VR in Education

Imagine seeing dinosaurs right next you or an active volcano or walking amongst legendary kings and queens. Luckily, these days, we don't necessarily have to imagine.

Today, new edtech companies are using virtual reality to bring vivid experiences like these to the classroom, which advocates highlighting the technology's ability to inspire and grab the attention of young minds.

But with limited access to such content,  how widespread could the technology become, and could it reshape how lessons are taught?

Jeremy Bailenson, a professor of communications at Stanford University and founding director of Stanford's Virtual Human Interaction Lab, has been studying VR since the late 1990s.

According to Jeremy Bailenson, a professor of communications at Stanford University and founding director of Stanford's Virtual Human Interaction Lab, VR should supplement classroom learning, not replace it. "It's about using VR to shake it up and frame the other work being done in the regular classroom," he said.

With many countries trying out the VR based content for strengthening the student’s understanding, let us look how does VR really help the kids. We have to first understand that kids of different age groups have to be shown particular kind of content to foster their understands. In other words, VR content has to be curated.

But a question arises if VR content is suitable for younger kids and yes, they are. Let us look at what VR exactly can offer with different age group of kids.

When it comes to pre-schoolers, the importance to build vocabulary and awareness of sentence structures are important and VR can help through real world experiences. Early years educators around the world offer enriching, stimulating provision to their students every day – and virtual reality gives them an additional immersive tool.

Taking pre-school children to visit a, zoo or such attractions is, of course, the perfect way to teach them about the world. But how can we extend that learning after the field trip is over and they begin to forget? VR allows children to step back inside that experience and re-live the excitement. It also offers great potential to extend their understanding. For example, now the kids can not only look at a rhino but also see how it will behave in its natural habitat.

In Elementary education, speaking skills and writing skills  show a marked improvement in students who have had the opportunity to explore a virtual environment. The immersive, sensory nature of VR improves the quality of students’ language and the effect of the experience is particularly beneficial for those students who struggle to think of what to write. Creating a context for learning is crucial for deepening understanding. Learning about the phases of the moon from a textbook works just fine for some students – but the added contextual information they can access when they are placed on the surface of the moon, looking back at Earth, is invaluable.

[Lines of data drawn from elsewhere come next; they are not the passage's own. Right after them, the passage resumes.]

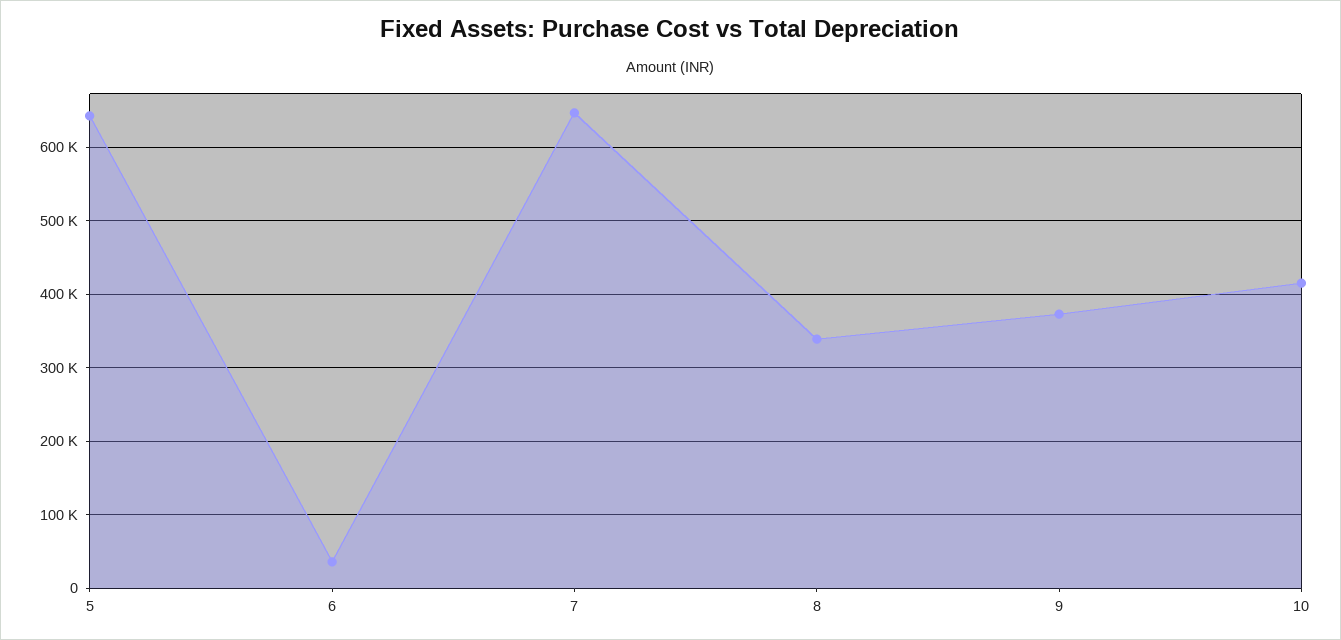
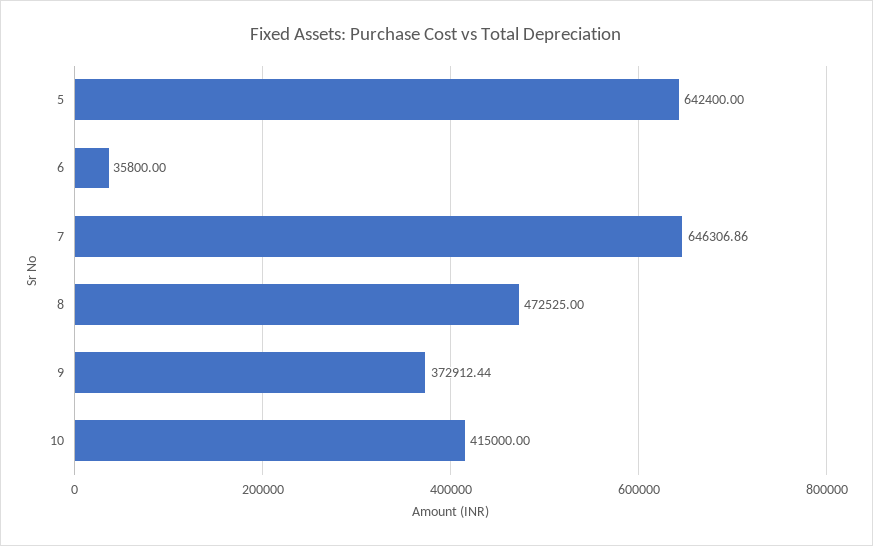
  {
    "5": 642400,
    "6": 35800,
    "7": 646306.86,
-   "8": 340000,
+   "8": 472525,
    "9": 372912.44,
    "10": 415000
  }

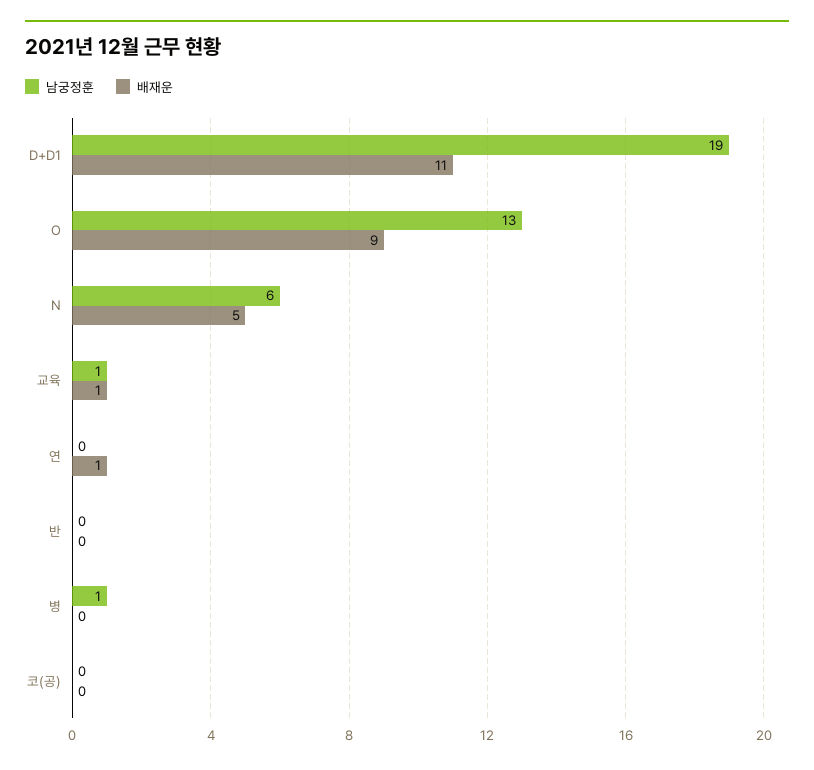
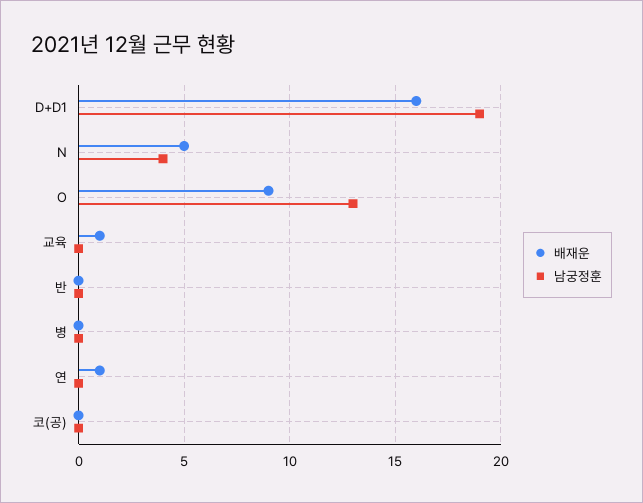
  {
    "남궁정훈": {
      "D+D1": 19,
      "O": 13,
-     "N": 6,
+     "N": 4,
-     "교육": 1,
+     "교육": 0,
      "연": 0,
      "반": 0,
-     "병": 1,
+     "병": 0,
      "코(공)": 0
    },
    "배재운": {
-     "D+D1": 11,
+     "D+D1": 16,
      "O": 9,
      "N": 5,
      "교육": 1,
      "연": 1,
      "반": 0,
      "병": 0,
      "코(공)": 0
    }
  }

Immersive personal experiences simply cannot be matched in terms of information retention. The ability to re-imagine the VR experience in which you learned a new concept is incredibly powerful and is of particular benefit to students who struggle to remain focussed in a classroom.

With kids growing up, the need and demand for a dynamic education system in this fast paced world is important. WIth a world where kids have been introduced with smartphones and different gadgets, it is difficult to hold their attention in a traditional setting. But with VR, we can not only help teach the students but also develop their deeper understanding of the world around them. As  their understanding deepens, students will, in turn, have a better knowledge scope, this not only helps them in their careers later on but also help build empathy. Empathy is one of the less frequently considered benefits of VR in the classroom. The unparalleled opportunity it gives the students to truly inhabit the perspectives of others. Imagine the understanding and emotional experience a student could gain from understanding the effects of the Holocaust or the different cultures from around the world. This will not only, help make better human beings but also people with a larger emotional quotient.